The Chicago Sun-Times laid off its entire staff of photographers Thursday and plans to use freelance photographers and reporters to shoot photos and video, the newspaper said.
A total of 28 full-time staffers received the news at a morning meeting, according to sources familiar with the situation.
The Sun-Times released a statement connecting the move to the increasing importance of video in news reporting, but the organization also is not profitable currently, according to a knowledgeable source who was not authorized to speak publicly.
“The Sun-Times business is changing rapidly and our audiences are consistently seeking more video content with their news,” the newspaper said in its statement. “We have made great progress in meeting this demand and are focused on bolstering our reporting capabilities with video and other multimedia elements. The Chicago Sun-Times continues to evolve with our digitally savvy customers, and as a result, we have had to restructure the way we manage multimedia, including photography, across the network.”
Sun-Times Media Group, which publishes 39 suburban daily and weekly publications in addition to its flagship paper, is preparing to supplement its freelance staff with reporters to shoot more video and photos, sources said.
Among those laid off was longtime Sun-Times photographer John H. White, who won a Pulitzer Prize for feature photography in 1982.
The Chicago Newspaper Guild, which represents 20 of the 28 photographers let go, issued a statement Thursday vowing to exert pressure on the Sun-Times to reverse course.
Purchased in 2011 by Wrapports, an investor group led by technology entrepreneur Michael Ferro, the Sun-Times has often painted a bold digital future and expressed ambitious plans.
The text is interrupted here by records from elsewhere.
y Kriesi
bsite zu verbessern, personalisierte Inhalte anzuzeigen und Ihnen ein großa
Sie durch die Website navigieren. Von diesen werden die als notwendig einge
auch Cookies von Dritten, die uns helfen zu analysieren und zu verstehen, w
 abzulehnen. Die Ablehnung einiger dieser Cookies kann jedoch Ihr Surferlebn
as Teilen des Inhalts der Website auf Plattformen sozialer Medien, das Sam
Timothy Knight, publisher of the Sun-Times and chief executive of Wrapports, told the Tribune recently that the company is interested in bidding for Tribune Co. newspapers, including the Chicago Tribune.
But in addition to the Sun-Times being unprofitable, several key initiatives have sputtered, and cutbacks have dominated the news in recent months.
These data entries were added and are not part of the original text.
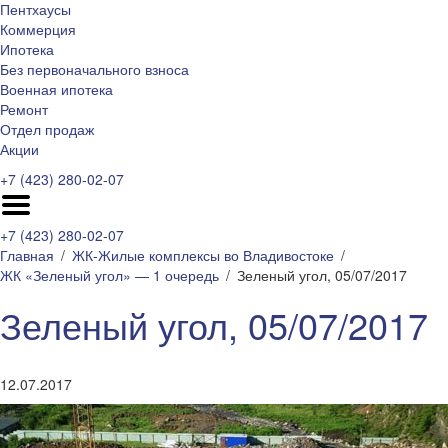
Пентхаусы
Коммерция
Ипотека
Без первоначального взноса
Военная ипотека
Ремонт
Отдел продаж
Акции
+7 (423) 280-02-07
+7 (423) 280-02-07
Главная
ЖК-Жилые комплексы во Владивостоке
ЖК «Зеленый угол» — 1 очередь
Зеленый угол, 05/07/2017
Зеленый угол, 05/07/2017
12.07.2017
In February, the Sun-Times launched Grid, a Sunday business magazine that went on hiatus earlier this month. Sun-Times executives say the digital version of Grid will continue, but the frequency of the print publication is up in the air.
Also in February, the Sun-Times launched an online video news network featuring Carol Marin anchoring “The Marin Report,” a daily 90-second show. That ended May 15 with Marin tweeting its demise as a “proud experiment.”
In March, the Sun-Times laid off a number of longtime suburban editors and consolidated suburban operations in its downtown Chicago offices. That same month, it was reported that the Sun-Times had fallen behind in its payments on an annual $70 million contract with the Chicago Tribune to print and distribute its newspapers. Sources say the Sun-Times is now current but is looking at alternatives to the 10-year printing deal.
Thursday’s cutting of the photo department is part of the effort to get the Sun-Times into the black, sources said.
Photographers said they were told Wednesday to attend a meeting Thursday morning. Rob Hart was at home with his 10-month-old when he got a call from his boss asking for the serial numbers of his various pieces of photo gear.
“They take inventory when they’re firing you,” Hart said as a group of laid-off photographers gathered late Thursday morning to commiserate at the Billy Goat Tavern.
The move to have reporters shoot video and photos while covering stories is a growing trend among television stations and newspapers, according to California-based media analyst Alan Mutter, who said quality may be sacrificed in the process.
“We’ll always have a lot of pictures — there will always be something between the articles — but will we have great photography, the memorable iconic images? Probably less so,” Mutter said.
Tribune reporter Becky Yerak contributed.